Lymphoid cells, stromal cells and microbiota interact to define health and immunity of the host
Microbiota, lymphoid cells and stromal cells develop a crosstalk that allows maintaining homeostasis, organize defense, and resolve inflammation to restore tissue integrity. Deregulation of this crosstalk prolongs inflammation or prevents the healing process, resulting in chronic inflammatory and fibrotic pathologies. Our previous work has led us to define central actors among pro-inflammatory lymphoid and stromal cells, and to identify components of the symbiotic microbiota that efficiently modulate immunity.
Adaptive immunity comes into mainly 3 types of effector responses directed against intracellular microbes and tumors, large parasites or extracellular microbes. These responses are orchestrated by dendritic cells (DCs) and regulated by T (helper) Th1, Th2 and Th17 cells.
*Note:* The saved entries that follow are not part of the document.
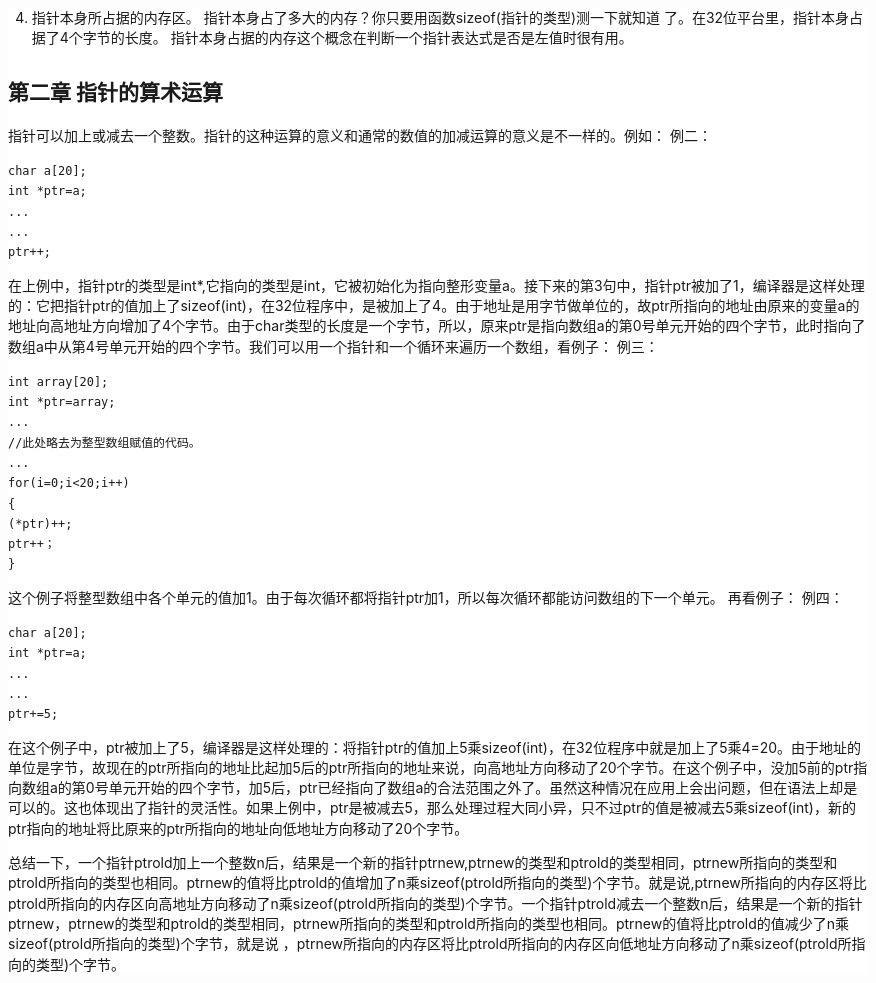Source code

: 4. 指针本身所占据的内存区。 
指针本身占了多大的内存？你只要用函数sizeof(指针的类型)测一下就知道 
了。在32位平台里，指针本身占据了4个字节的长度。 
指针本身占据的内存这个概念在判断一个指针表达式是否是左值时很有用。 

第二章 指针的算术运算
-----------

指针可以加上或减去一个整数。指针的这种运算的意义和通常的数值的加减运算的意义是不一样的。例如： 
例二： 
```
char a[20]; 
int *ptr=a; 
... 
... 
ptr++; 
```
在上例中，指针ptr的类型是int*,它指向的类型是int，它被初始化为指向整形变量a。接下来的第3句中，指针ptr被加了1，编译器是这样处理的：它把指针ptr的值加上了sizeof(int)，在32位程序中，是被加上了4。由于地址是用字节做单位的，故ptr所指向的地址由原来的变量a的地址向高地址方向增加了4个字节。由于char类型的长度是一个字节，所以，原来ptr是指向数组a的第0号单元开始的四个字节，此时指向了数组a中从第4号单元开始的四个字节。我们可以用一个指针和一个循环来遍历一个数组，看例子： 
例三：
```  
int array[20]; 
int *ptr=array; 
... 
//此处略去为整型数组赋值的代码。 
... 
for(i=0;i<20;i++) 
{ 
(*ptr)++; 
ptr++； 
} 
```
这个例子将整型数组中各个单元的值加1。由于每次循环都将指针ptr加1，所以每次循环都能访问数组的下一个单元。 
再看例子： 
例四： 
```
char a[20]; 
int *ptr=a; 
... 
... 
ptr+=5;
``` 
在这个例子中，ptr被加上了5，编译器是这样处理的：将指针ptr的值加上5乘sizeof(int)，在32位程序中就是加上了5乘4=20。由于地址的单位是字节，故现在的ptr所指向的地址比起加5后的ptr所指向的地址来说，向高地址方向移动了20个字节。在这个例子中，没加5前的ptr指向数组a的第0号单元开始的四个字节，加5后，ptr已经指向了数组a的合法范围之外了。虽然这种情况在应用上会出问题，但在语法上却是可以的。这也体现出了指针的灵活性。如果上例中，ptr是被减去5，那么处理过程大同小异，只不过ptr的值是被减去5乘sizeof(int)，新的ptr指向的地址将比原来的ptr所指向的地址向低地址方向移动了20个字节。 

总结一下，一个指针ptrold加上一个整数n后，结果是一个新的指针ptrnew,ptrnew的类型和ptrold的类型相同，ptrnew所指向的类型和ptrold所指向的类型也相同。ptrnew的值将比ptrold的值增加了n乘sizeof(ptrold所指向的类型)个字节。就是说,ptrnew所指向的内存区将比ptrold所指向的内存区向高地址方向移动了n乘sizeof(ptrold所指向的类型)个字节。一个指针ptrold减去一个整数n后，结果是一个新的指针ptrnew，ptrnew的类型和ptrold的类型相同，ptrnew所指向的类型和ptrold所指向的类型也相同。ptrnew的值将比ptrold的值减少了n乘sizeof(ptrold所指向的类型)个字节，就是说 ，ptrnew所指向的内存区将比ptrold所指向的内存区向低地址方向移动了n乘sizeof(ptrold所指向的类型)个字节。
Three types of ILCs have recently been described that mimic the activity of Th cells and that are termed ILC1, ILC2 and ILC3. As ILCs act promptly upon infection and injury, and express large amounts of effector cytokines, it is expected that they play an important role early in the regulation of immune responses. To directly explore this hypothesis, we have generated a panel of transgenic mice that allow for the timed ablation of each individual subset of ILCs, without damage to other immune cells. As ILCs are also involved in inflammatory pathology in response to chronic injury and metabolic stress, we explore how ILCs can be manipulated to restore normal immune functions, and extend our findings to human disease.
The development, homeostasis and pathology of the host are influenced at many levels by the symbiotic microbiota. In particular, we have shown how microbiota regulates the activity of RORgt+ ILCs and T cells. Large projects around the world aim at dissecting the impact of microbiota on human health. We focus on the study of specific bacterial compounds shown to affect the activity of ILCs, such as peptidoglycans recognized by the Nod1 and Nod2 innate receptors, and polysaccharides recognized by TLRs and MHC molecules. We explore the effect of these metabolites on the regulation of immune responses, as well as on the host nervous system that modulates immunity. We also explore the regulation of the microbiota composition and activity by RORgt+ pro-inflammatory cells and the different subsets of ILCs during homeostasis and inflammation. These studies are performed in collaboration with clinical and industrial partners interested in the development of health-efficient probiotics.
The STROMA group, headed by Lucie Peduto, is exploring the fundamental role of stromal cells in the organization of inflammation and tissue repair, more specifically in the context of infection, fibrosis and cancer. The generation of proinflammatory stromal cells by perivascular progenitors is controlled in models that allow for transient ablation of these cells and their progeny in vivo, to assess their impact on immune responses and disease pathogenesis. We further perform a comprehensive analysis of stromal cells in the intestine and injured tissues to characterize distinct functional subsets of stromal cells and their progenitors among perivascular cells. Using new reporter mice for such stromal subsets, as well as the ILC-ablation systems mentioned above, we aim at developing an integrated understanding of the crosstalk between stromal and lymphoid cells during homeostasis and disease. Please see our group website for more information on our team and projects (http://www.pasteur.fr/research/stromalcells).
Symbiotic bacteria (red) in close contact with the intestinal epithelium (green and blue). Many types of cells are involved in the interaction of the host with its symbiotic microbiota to maintain a functional and healthy interaction. Such cells include lymphoid cells and stromal cells.